The disaster is the consequence of a weekend of negotiations to the limit that, despite this, seem to have been unsuccessful, judging by the statements of the highest officials involved in them. The White House National Security Advisor, Jake Sullivanhas stated that Russia might invade Ukraine “any day from today”even this week, although he is still betting on the path of diplomacy.
“We can’t exactly predict the day, but we have been saying for some time that we are within the window and the invasion, a large military action, might be initiated by Russia in the territory of Ukraine any day from today. That includes next week, before “Olympic Games” in Beijing are over, Sullivan told CNN yesterday.

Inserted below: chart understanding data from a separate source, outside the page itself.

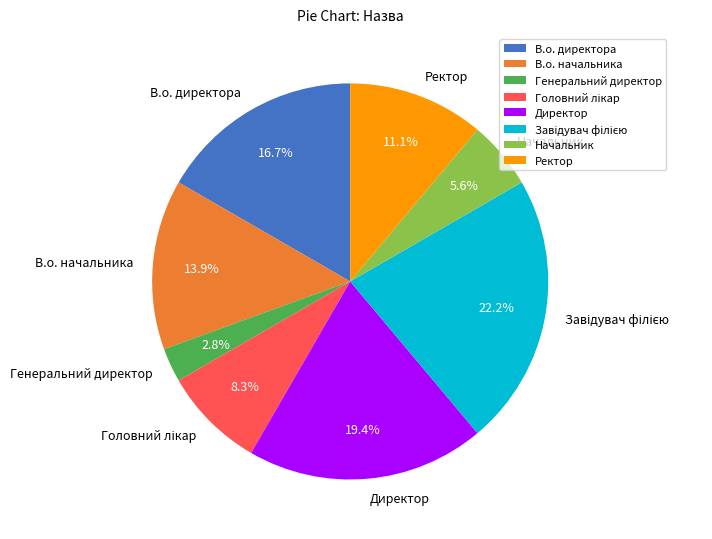

Count the number of slices in the pie.

8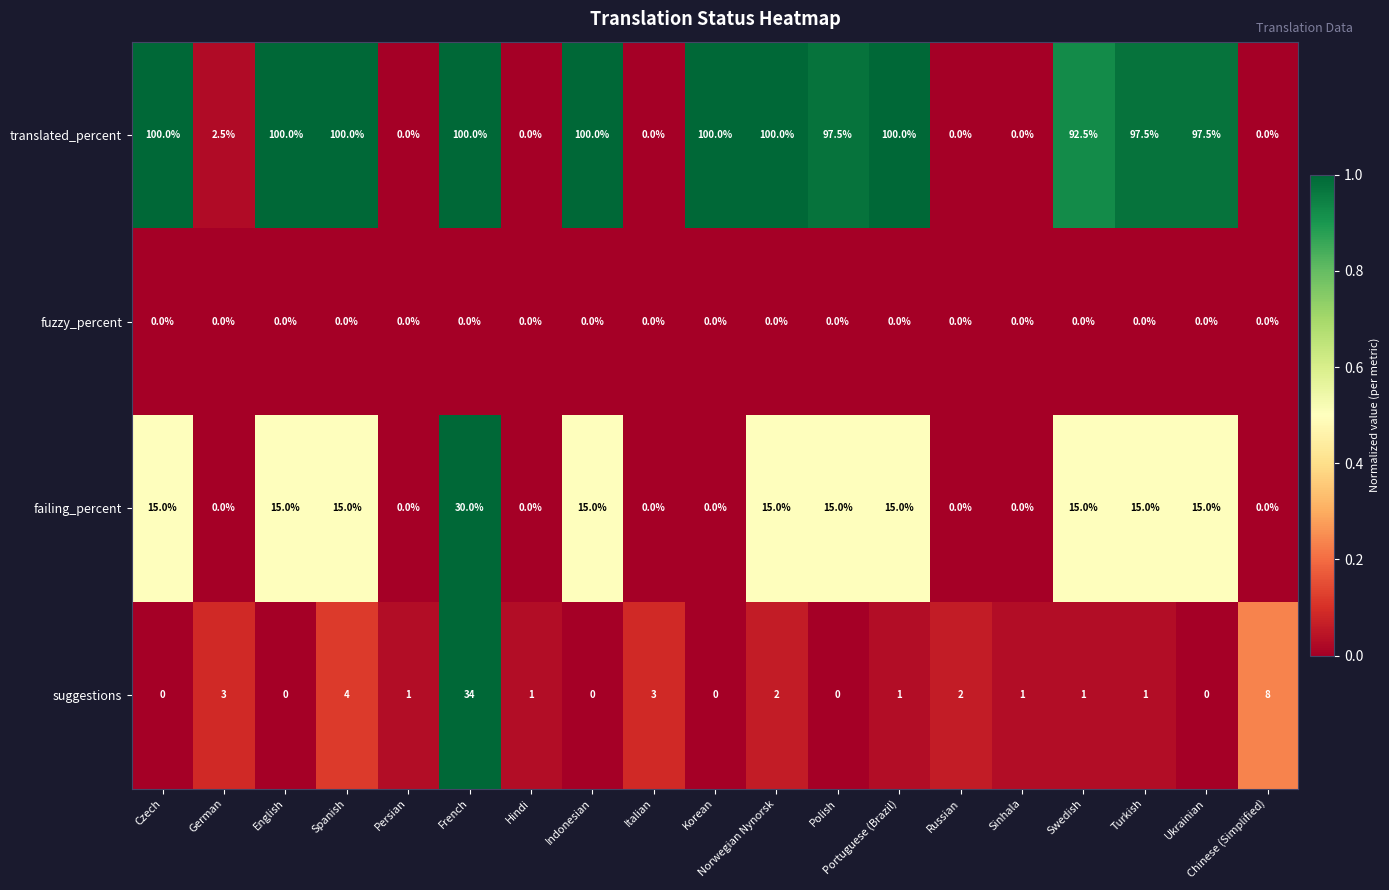

List the series in order of their peak value, lowest first.

fuzzy_percent, failing_percent, suggestions, translated_percent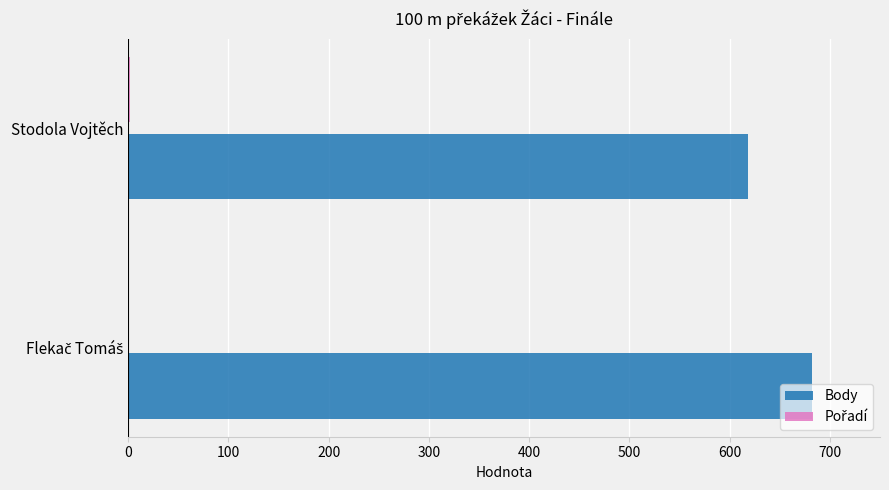

What is the sum of all Body values?

1300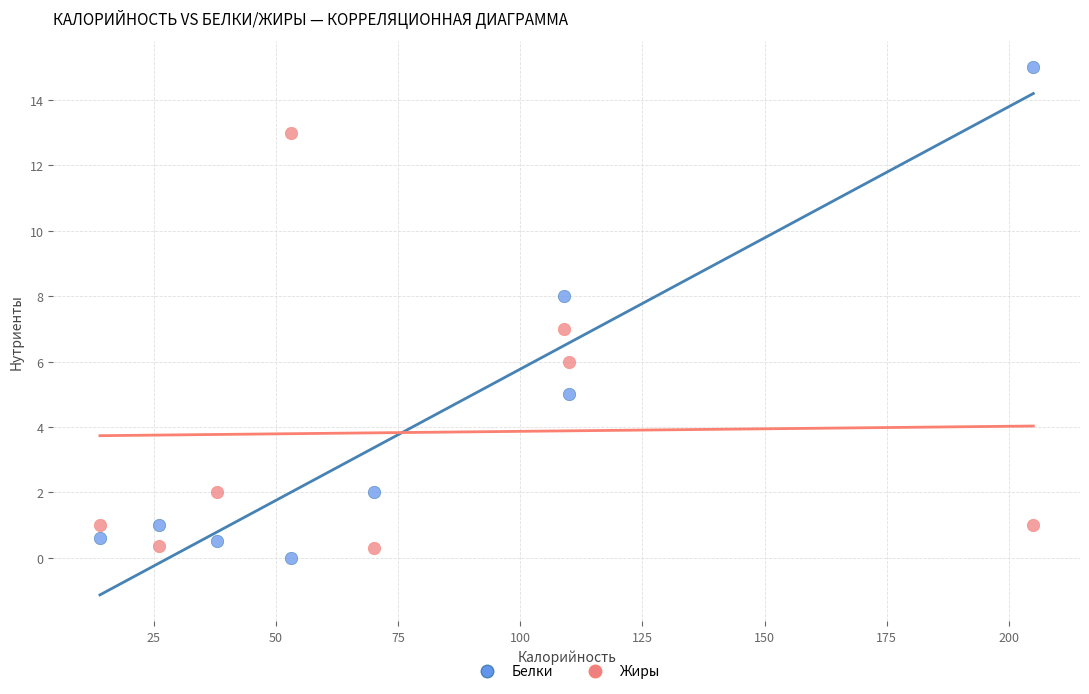

Across all data points, what is the range of X values (max minus min)?

191.0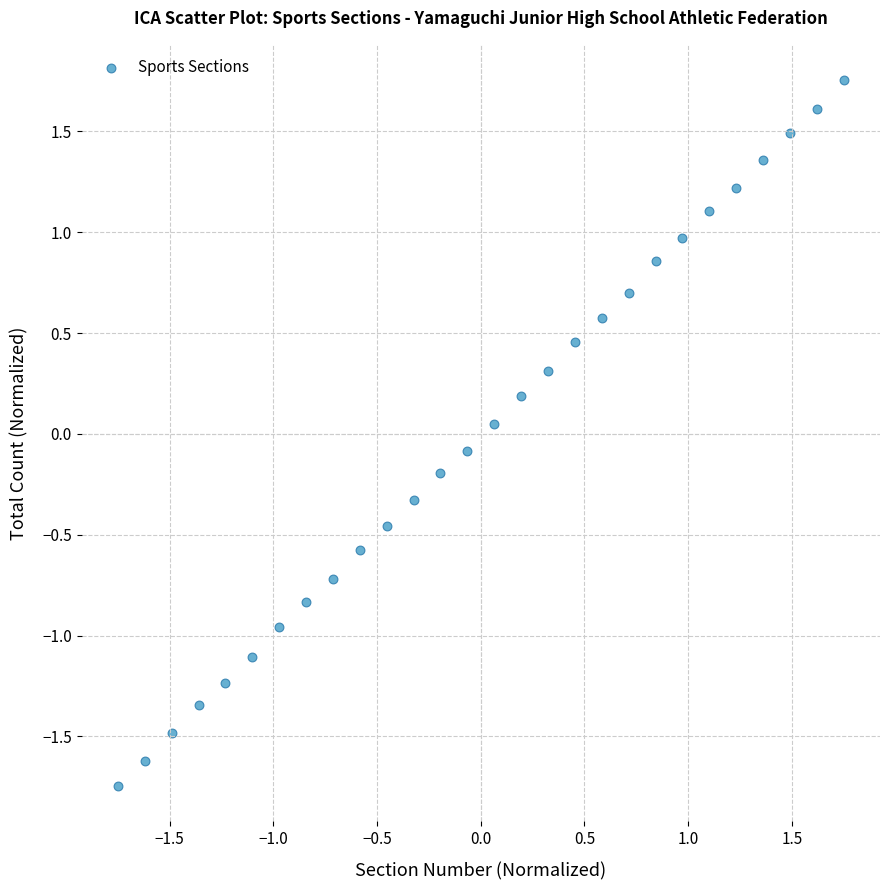

What is the range of Y values (max minus min)?

3.5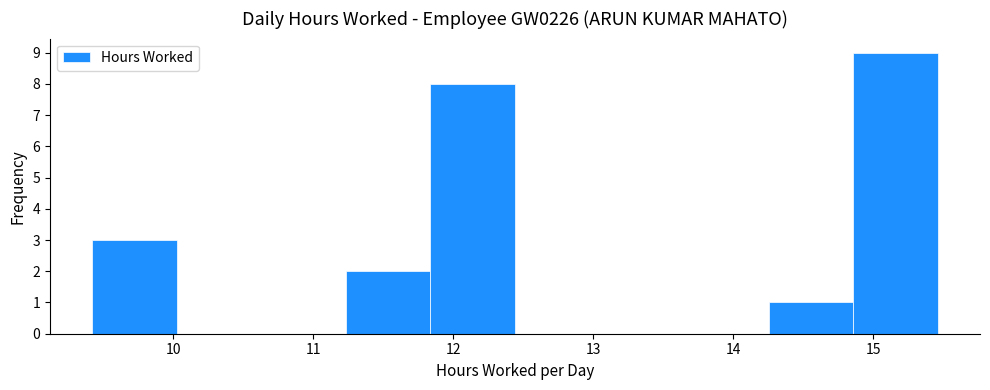

Reading left to right, list every bar in this chart as the range it spans on the x-axis followed by its height. Neither the bar edges nor the heights are printed on the chart, so give them approximately, as read against the axes.

9.4 to 10.0: 3
10.0 to 10.6: 0
10.6 to 11.2: 0
11.2 to 11.8: 2
11.8 to 12.4: 8
12.4 to 13.0: 0
13.0 to 13.6: 0
13.6 to 14.3: 0
14.3 to 14.9: 1
14.9 to 15.5: 9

The tension in Eastern Europe adds more pressure to markets that have already accumulated several weeks of volatility with an eye on inflation, changes in the monetary policies of central banks and problems in supply chains. supply, which remain unresolved.
Hence, the bags are not the only ones that are suffering these days. The petrleo continues its climb and this Monday the week began with the price of a barrel of Brent, a reference for the Old Continent, at 94 dollars following rising 0.55%, while Texas stood at 93 dollars, following rising 0 .78%.
Fixed income also remains in line with recent sessions, reflecting investors’ doubts at the start of the withdrawal of stimulus by central banks. In this context, the Spanish risk premium has climbed to 90 basic points, with the interest required on the ten-year bond at 0.99%, compared to 0.08% on the bund German that is taken as a reference.